(Plain-text document sources)
-*-*-
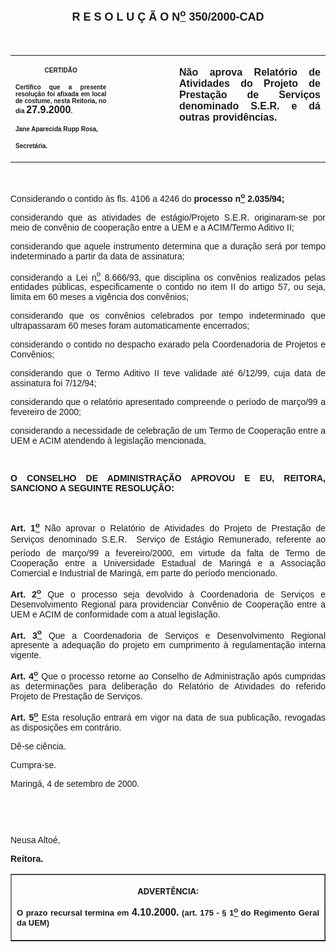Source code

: <BODY LINK="#0000ff" VLINK="#800080">

<B><FONT FACE="Arial" SIZE=4><P ALIGN="CENTER"><A NAME="_Toc445798786"></P>
<P ALIGN="CENTER">R E S O L U &Ccedil; &Atilde; O N<U><SUP>o</U></SUP> 350/2000-CAD</P>
</B></FONT><FONT FACE="Arial"><P ALIGN="JUSTIFY">&nbsp;</P></FONT>
<TABLE CELLSPACING=0 BORDER=0 CELLPADDING=7 WIDTH=621>
<TR><TD WIDTH="32%" VALIGN="TOP">
<P ALIGN="CENTER"><B><FONT FACE="Arial" SIZE=1>CERTID&Atilde;O</P>
<P ALIGN="JUSTIFY">Certifico que a presente resolu&ccedil;&atilde;o foi afixada em local de costume, nesta Reitoria, no dia </FONT><FONT FACE="Arial">27.9.2000</FONT><FONT FACE="Arial" SIZE=1>.</P>
<P ALIGN="JUSTIFY">Jane Aparecida Rupp Rosa,</P>
<P ALIGN="JUSTIFY">Secret&aacute;ria.</B></FONT></TD>
<TD WIDTH="20%" VALIGN="TOP">
<P>&nbsp;</TD>
<TD WIDTH="49%" VALIGN="TOP">
<B><FONT FACE="Arial"><P ALIGN="JUSTIFY">N&atilde;o aprova Relat&oacute;rio de Atividades do Projeto de Presta&ccedil;&atilde;o de Servi&ccedil;os denominado S.E.R. e d&aacute; outras provid&ecirc;ncias.</B></FONT></TD>
</TR>
</TABLE>

<FONT FACE="Arial"><P ALIGN="JUSTIFY">&nbsp;</P>
<P ALIGN="JUSTIFY">&#9;Considerando o contido &agrave;s fls. 4106 a 4246 do <B>processo n<U><SUP>o</U></SUP> 2.035/94;</P>
<P ALIGN="JUSTIFY">&#9;</B>considerando que as atividades de est&aacute;gio/Projeto S.E.R. originaram-se por meio de conv&ecirc;nio de coopera&ccedil;&atilde;o entre a UEM e a ACIM/Termo Aditivo II;</P>
<P ALIGN="JUSTIFY">&#9;considerando que aquele instrumento determina que a dura&ccedil;&atilde;o ser&aacute; por tempo indeterminado a partir da data de assinatura;</P>
<P ALIGN="JUSTIFY">&#9;considerando a Lei n<U><SUP>o</U></SUP> 8.666/93, que disciplina os conv&ecirc;nios realizados pelas entidades p&uacute;blicas, especificamente o contido no item II do artigo 57, ou seja, limita em 60 meses a vig&ecirc;ncia dos conv&ecirc;nios;</P>
<P ALIGN="JUSTIFY">&#9;considerando que os conv&ecirc;nios celebrados por tempo indeterminado que ultrapassaram 60 meses foram automaticamente encerrados;</P>
<P ALIGN="JUSTIFY">considerando o contido no despacho exarado pela Coordenadoria de Projetos e Conv&ecirc;nios;</P>
<P ALIGN="JUSTIFY">considerando que o Termo Aditivo II teve validade at&eacute; 6/12/99, cuja data de assinatura foi 7/12/94;</P>
<P ALIGN="JUSTIFY">considerando que o relat&oacute;rio apresentado compreende o per&iacute;odo de mar&ccedil;o/99 a fevereiro de 2000;</P>
<P ALIGN="JUSTIFY">considerando a necessidade de celebra&ccedil;&atilde;o de um Termo de Coopera&ccedil;&atilde;o entre a UEM e ACIM atendendo &agrave; legisla&ccedil;&atilde;o mencionada,</P>
<P ALIGN="JUSTIFY">&nbsp;</P>
<B><P ALIGN="JUSTIFY">O CONSELHO DE ADMINISTRA&Ccedil;&Atilde;O APROVOU E EU, REITORA, SANCIONO A SEGUINTE RESOLU&Ccedil;&Atilde;O:</P>
</B><P ALIGN="JUSTIFY">&nbsp;</P>
<B><P ALIGN="JUSTIFY">Art. 1<U><SUP>o</B></U></SUP> N&atilde;o aprovar o Relat&oacute;rio de Atividades do Projeto de Presta&ccedil;&atilde;o de Servi&ccedil;os denominado S.E.R.  Servi&ccedil;o de Est&aacute;gio Remunerado, referente ao per&iacute;odo de mar&ccedil;o/99 a fevereiro/2000, em virtude da falta de Termo de Coopera&ccedil;&atilde;o entre a Universidade Estadual de Maring&aacute; e a Associa&ccedil;&atilde;o Comercial e Industrial de Maring&aacute;, em parte do per&iacute;odo mencionado.</P>
<B><P ALIGN="JUSTIFY">Art. 2<U><SUP>o</B></U></SUP> Que o processo seja devolvido &agrave; Coordenadoria de Servi&ccedil;os e Desenvolvimento Regional para providenciar Conv&ecirc;nio de Coopera&ccedil;&atilde;o entre a UEM e ACIM de conformidade com a atual legisla&ccedil;&atilde;o.</P>
<B><P ALIGN="JUSTIFY">Art. 3<U><SUP>o</B></U></SUP> Que a Coordenadoria de Servi&ccedil;os e Desenvolvimento Regional apresente a adequa&ccedil;&atilde;o do projeto em cumprimento &agrave; regulamenta&ccedil;&atilde;o interna vigente.</P>
<B><P ALIGN="JUSTIFY">Art. 4<U><SUP>o</B></U></SUP> Que o processo retorne ao Conselho de Administra&ccedil;&atilde;o ap&oacute;s cumpridas as determina&ccedil;&otilde;es para delibera&ccedil;&atilde;o do Relat&oacute;rio de Atividades do referido Projeto de Presta&ccedil;&atilde;o de Servi&ccedil;os.</P>
<B><P ALIGN="JUSTIFY">Art. 5<U><SUP>o</U></SUP> </B>Esta resolu&ccedil;&atilde;o entrar&aacute; em vigor na data de sua publica&ccedil;&atilde;o, revogadas as disposi&ccedil;&otilde;es em contr&aacute;rio.</P>
<P ALIGN="JUSTIFY">&#9;D&ecirc;-se ci&ecirc;ncia.</P>
<P ALIGN="JUSTIFY">&#9;Cumpra-se.</P>
<P ALIGN="JUSTIFY">Maring&aacute;, 4 de setembro de 2000.</P>
<P ALIGN="JUSTIFY">&nbsp;</P>
<P ALIGN="JUSTIFY">&nbsp;</P>
<P ALIGN="JUSTIFY">Neusa Alto&eacute;,</P>
<B><P ALIGN="JUSTIFY">Reitora.</P></B></FONT>
<TABLE BORDER CELLSPACING=1 CELLPADDING=4 WIDTH=212>
<TR><TD VALIGN="TOP">
<P ALIGN="CENTER"><B><FONT SIZE=2>ADVERT&Ecirc;NCIA:</P>
</FONT><FONT FACE="Arial" SIZE=2><P ALIGN="JUSTIFY">O prazo recursal termina em </FONT><FONT FACE="Arial">4.10.2000.</FONT><FONT FACE="Arial" SIZE=2> (art. 175 - § 1<U><SUP>o</U></SUP> do Regimento Geral da UEM)</B></FONT></TD>
</TR>
</TABLE>

<FONT SIZE=2><P ALIGN="JUSTIFY"></A></P></FONT></BODY>
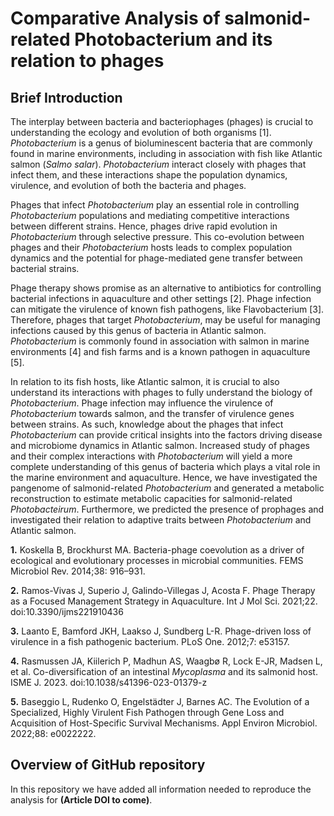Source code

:# Comparative Analysis of salmonid-related Photobacterium and its relation to phages

## Brief Introduction
The interplay between bacteria and bacteriophages (phages) is crucial to understanding the ecology and evolution of both organisms [1]. *Photobacterium* is a genus of bioluminescent bacteria that are commonly found in marine environments, including in association with fish like Atlantic salmon (*Salmo salar*). *Photobacterium* interact closely with phages that infect them, and these interactions shape the population dynamics, virulence, and evolution of both the bacteria and phages.

Phages that infect *Photobacterium* play an essential role in controlling *Photobacterium* populations and mediating competitive interactions between different strains. Hence, phages drive rapid evolution in *Photobacterium* through selective pressure. This co-evolution between phages and their *Photobacterium* hosts leads to complex population dynamics and the potential for phage-mediated gene transfer between bacterial strains.

Phage therapy shows promise as an alternative to antibiotics for controlling bacterial infections in aquaculture and other settings [2]. Phage infection can mitigate the virulence of known fish pathogens, like Flavobacterium [3]. Therefore, phages that target *Photobacterium*, may be useful for managing infections caused by this genus of bacteria in Atlantic salmon. *Photobacterium* is commonly found in association with salmon in marine environments [4] and fish farms and is a known pathogen in aquaculture [5]. 

In relation to its fish hosts, like Atlantic salmon, it is crucial to also understand its interactions with phages to fully understand the biology of *Photobacterium*. Phage infection may influence the virulence of *Photobacterium* towards salmon, and the transfer of virulence genes between strains. As such, knowledge about the phages that infect *Photobacterium* can provide critical insights into the factors driving disease and microbiome dynamics in Atlantic salmon. Increased study of phages and their complex interactions with *Photobacterium* will yield a more complete understanding of this genus of bacteria which plays a vital role in the marine environment and aquaculture. Hence, we have investigated the pangenome of salmonid-related *Photobacterium* and generated a metabolic reconstruction to estimate metabolic capacities for salmonid-related *Photobacteirum*. Furthermore, we predicted the presence of prophages and investigated their relation to adaptive traits between *Photobacterium* and Atlantic salmon. 

**1.** 	Koskella B, Brockhurst MA. Bacteria-phage coevolution as a driver of ecological and evolutionary processes in microbial communities. FEMS Microbiol Rev. 2014;38: 916–931.

**2.** 	Ramos-Vivas J, Superio J, Galindo-Villegas J, Acosta F. Phage Therapy as a Focused Management Strategy in Aquaculture. Int J Mol Sci. 2021;22. doi:10.3390/ijms221910436

**3.** 	Laanto E, Bamford JKH, Laakso J, Sundberg L-R. Phage-driven loss of virulence in a fish pathogenic bacterium. PLoS One. 2012;7: e53157.

**4.** 	Rasmussen JA, Kiilerich P, Madhun AS, Waagbø R, Lock E-JR, Madsen L, et al. Co-diversification of an intestinal *Mycoplasma* and its salmonid host. ISME J. 2023. doi:10.1038/s41396-023-01379-z

**5.** 	Baseggio L, Rudenko O, Engelstädter J, Barnes AC. The Evolution of a Specialized, Highly Virulent Fish Pathogen through Gene Loss and Acquisition of Host-Specific Survival Mechanisms. Appl Environ Microbiol. 2022;88: e0022222.

## Overview of GitHub repository

In this repository we have added all information needed to reproduce the analysis for **(Article DOI to come)**.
-*-*-
**WORK REQUEST:** Write out exactly the opening lines of the data, stopping after the line that holds "<B>processo n<U><SUP>o</U></SUP> 2.035/94;</P>". Exclude pictures.

**ANSWER TO THIS EXERCISE:**
Source code

: <BODY LINK="#0000ff" VLINK="#800080">

<B><FONT FACE="Arial" SIZE=4><P ALIGN="CENTER"><A NAME="_Toc445798786"></P>
<P ALIGN="CENTER">R E S O L U &Ccedil; &Atilde; O N<U><SUP>o</U></SUP> 350/2000-CAD</P>
</B></FONT><FONT FACE="Arial"><P ALIGN="JUSTIFY">&nbsp;</P></FONT>
<TABLE CELLSPACING=0 BORDER=0 CELLPADDING=7 WIDTH=621>
<TR><TD WIDTH="32%" VALIGN="TOP">
<P ALIGN="CENTER"><B><FONT FACE="Arial" SIZE=1>CERTID&Atilde;O</P>
<P ALIGN="JUSTIFY">Certifico que a presente resolu&ccedil;&atilde;o foi afixada em local de costume, nesta Reitoria, no dia </FONT><FONT FACE="Arial">27.9.2000</FONT><FONT FACE="Arial" SIZE=1>.</P>
<P ALIGN="JUSTIFY">Jane Aparecida Rupp Rosa,</P>
<P ALIGN="JUSTIFY">Secret&aacute;ria.</B></FONT></TD>
<TD WIDTH="20%" VALIGN="TOP">
<P>&nbsp;</TD>
<TD WIDTH="49%" VALIGN="TOP">
<B><FONT FACE="Arial"><P ALIGN="JUSTIFY">N&atilde;o aprova Relat&oacute;rio de Atividades do Projeto de Presta&ccedil;&atilde;o de Servi&ccedil;os denominado S.E.R. e d&aacute; outras provid&ecirc;ncias.</B></FONT></TD>
</TR>
</TABLE>

<FONT FACE="Arial"><P ALIGN="JUSTIFY">&nbsp;</P>
<P ALIGN="JUSTIFY">&#9;Considerando o contido &agrave;s fls. 4106 a 4246 do <B>processo n<U><SUP>o</U></SUP> 2.035/94;</P>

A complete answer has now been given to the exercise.